As long as you have an API to reach that resource on the other
side, you will be able to kill that
resource using that API.
So other one that I want to touch upon
is what about CNCF projects and Litmus?
What are the integrations that are available? And we
have recently integrated both with these workflow and we've tested
very well with Argo CD and certified it. We have also
done close integration with captain by working through their
team. A fantastic team, I would say.
And of course, we've been the Open EBS team
and Openebs is the one that started litmus
integration to begin with. A lot of community members use chaos
testing with open EBS and we SRE certified
for other runtimes like Cryo and container D. That's where
so far we got and we have in our short
or medium roadmap to do some good integrations with the flux
crossplane and ytest the database
and for security open policy agent.
So these are the projects that we have in mind to do
some kind of integration along with
usage of these projects.
Here is the quick summary of the Litmus roadmap.

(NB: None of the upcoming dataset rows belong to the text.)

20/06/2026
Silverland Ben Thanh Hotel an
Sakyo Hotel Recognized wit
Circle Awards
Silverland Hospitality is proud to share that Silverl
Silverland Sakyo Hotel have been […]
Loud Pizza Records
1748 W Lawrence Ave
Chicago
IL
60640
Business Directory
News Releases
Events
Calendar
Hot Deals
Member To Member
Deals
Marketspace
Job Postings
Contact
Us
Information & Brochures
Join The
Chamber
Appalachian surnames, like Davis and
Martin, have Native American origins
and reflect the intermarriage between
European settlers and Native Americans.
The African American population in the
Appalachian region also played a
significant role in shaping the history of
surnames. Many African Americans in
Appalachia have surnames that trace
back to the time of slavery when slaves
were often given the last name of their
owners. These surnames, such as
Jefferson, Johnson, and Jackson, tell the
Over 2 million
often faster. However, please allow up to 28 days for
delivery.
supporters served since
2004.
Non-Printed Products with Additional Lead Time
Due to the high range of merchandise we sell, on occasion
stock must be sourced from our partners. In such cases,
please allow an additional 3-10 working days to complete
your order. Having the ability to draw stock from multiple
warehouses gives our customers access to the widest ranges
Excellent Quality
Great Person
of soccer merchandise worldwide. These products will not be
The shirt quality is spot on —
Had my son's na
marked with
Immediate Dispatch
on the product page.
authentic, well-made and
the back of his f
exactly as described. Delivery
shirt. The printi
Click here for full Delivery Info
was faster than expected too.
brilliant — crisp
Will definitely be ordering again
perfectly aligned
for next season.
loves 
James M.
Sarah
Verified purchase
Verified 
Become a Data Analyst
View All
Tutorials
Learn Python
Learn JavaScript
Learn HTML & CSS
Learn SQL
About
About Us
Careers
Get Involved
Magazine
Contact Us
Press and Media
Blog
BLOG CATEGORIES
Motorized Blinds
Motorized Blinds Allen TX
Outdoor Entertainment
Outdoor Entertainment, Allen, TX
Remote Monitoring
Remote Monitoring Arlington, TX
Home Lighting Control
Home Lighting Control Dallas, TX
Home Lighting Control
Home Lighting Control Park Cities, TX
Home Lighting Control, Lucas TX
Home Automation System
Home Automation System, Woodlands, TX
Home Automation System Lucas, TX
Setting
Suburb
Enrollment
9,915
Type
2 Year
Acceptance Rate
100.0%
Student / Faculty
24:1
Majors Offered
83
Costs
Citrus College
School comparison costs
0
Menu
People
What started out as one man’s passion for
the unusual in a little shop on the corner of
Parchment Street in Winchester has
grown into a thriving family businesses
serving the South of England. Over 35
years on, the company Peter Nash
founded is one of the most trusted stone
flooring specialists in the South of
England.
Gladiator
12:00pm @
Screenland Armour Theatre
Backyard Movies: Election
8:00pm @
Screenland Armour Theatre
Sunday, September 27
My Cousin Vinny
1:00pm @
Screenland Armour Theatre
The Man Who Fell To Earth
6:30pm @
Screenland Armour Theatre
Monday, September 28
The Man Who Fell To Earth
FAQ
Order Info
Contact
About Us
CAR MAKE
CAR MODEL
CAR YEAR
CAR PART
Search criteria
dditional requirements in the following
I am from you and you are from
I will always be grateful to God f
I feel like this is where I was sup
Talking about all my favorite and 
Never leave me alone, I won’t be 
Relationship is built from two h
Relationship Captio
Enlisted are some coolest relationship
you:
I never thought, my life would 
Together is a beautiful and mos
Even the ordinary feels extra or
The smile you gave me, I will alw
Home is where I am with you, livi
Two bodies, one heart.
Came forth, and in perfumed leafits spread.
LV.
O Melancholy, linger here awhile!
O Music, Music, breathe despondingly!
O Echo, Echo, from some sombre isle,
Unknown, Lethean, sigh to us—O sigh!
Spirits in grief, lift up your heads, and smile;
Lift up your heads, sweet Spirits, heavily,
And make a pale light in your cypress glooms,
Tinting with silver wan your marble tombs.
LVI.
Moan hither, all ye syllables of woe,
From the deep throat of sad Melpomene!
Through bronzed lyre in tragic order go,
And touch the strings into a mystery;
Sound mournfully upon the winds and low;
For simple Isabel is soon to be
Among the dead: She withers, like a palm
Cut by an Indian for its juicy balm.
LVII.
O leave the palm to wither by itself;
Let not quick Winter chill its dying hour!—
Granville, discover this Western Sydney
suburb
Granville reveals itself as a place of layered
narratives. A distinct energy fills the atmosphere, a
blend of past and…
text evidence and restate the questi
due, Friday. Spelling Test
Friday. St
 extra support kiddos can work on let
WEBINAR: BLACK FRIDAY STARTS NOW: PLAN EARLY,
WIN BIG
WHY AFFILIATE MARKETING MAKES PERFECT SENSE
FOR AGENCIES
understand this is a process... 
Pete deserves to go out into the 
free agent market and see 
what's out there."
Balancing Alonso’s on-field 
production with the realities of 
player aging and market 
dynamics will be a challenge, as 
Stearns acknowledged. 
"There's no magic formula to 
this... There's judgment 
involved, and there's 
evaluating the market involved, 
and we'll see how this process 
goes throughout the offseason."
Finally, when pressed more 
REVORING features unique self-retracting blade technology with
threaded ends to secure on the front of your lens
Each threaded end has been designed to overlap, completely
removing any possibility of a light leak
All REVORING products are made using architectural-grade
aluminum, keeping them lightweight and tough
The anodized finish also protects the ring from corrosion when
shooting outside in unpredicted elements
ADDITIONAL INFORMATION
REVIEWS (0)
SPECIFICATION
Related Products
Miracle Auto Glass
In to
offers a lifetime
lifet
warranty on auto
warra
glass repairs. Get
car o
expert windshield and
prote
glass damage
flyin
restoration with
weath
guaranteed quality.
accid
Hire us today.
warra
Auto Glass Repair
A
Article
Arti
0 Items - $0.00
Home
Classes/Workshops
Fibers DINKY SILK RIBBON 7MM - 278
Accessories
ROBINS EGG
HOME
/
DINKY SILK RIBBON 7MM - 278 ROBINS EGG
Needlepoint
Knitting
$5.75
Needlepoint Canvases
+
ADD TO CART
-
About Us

I think I talked through most of it. You can just
take a look at this in this recording. You can pause and take a look
at this roadmap in detail if you want.
Let's talk what we do at chaos
native and more details about
what chaos native can do for chaos engineering,
both for cloud native and
non cloud native environments. So the idea
of v spinning off from my data is
to provide more resources to the success
of Litmus project and to accelerate the
adoption of litmus by enterprise users.
A lot of users, the enterprise
big users have been using Litmus and they've been approaching
if the litmus team can support. And of course, we've been using
that from being part of my
data. But now we felt it's time to go
and put more focus, create more resources
around Litmus. So that's how the company has been
launched a few days ago. And how are we going to do
that? Acceleration of enterprise adoption of Litmus
is really by building a stronger community around Litmus.
So community is very, very important and
we want to encourage and demonstrate the
open governance nature of litmus. So we will be putting
more resources to work with more community members,
large companies, in the cloud native ecosystem and
work together to build a stronger community and the
adoption increases. I just talked about the
plans to integrate litmus with other CNCA projects,
so all that requires more resources which
we are now going to be able to allocate.
So apart from enterprise support, we sre also thinking
of doing CD tools integrations with
many more of them and Katis
distribution, testing and making sure that chaos
engineering is done very easily in the air gapped environments.
Also, and some of the customers are asking
for managed services around chaos engineering.
And we also have plans to launch chaos as
a service at some point of time for
making chaos easy for developers. So that's about
this session where we talked about cloud
native chaos engineering and the need for it. How do
you do that? And I'm encouraging you
to go ahead and give Litmus a try. And if you
have any questions or need support,
come back to the Litmus channel on Kubernetes Slack.
With that, I hope you sre going to have a
great conference on Conf 42 and have
a fantastic day or evening. Thank you.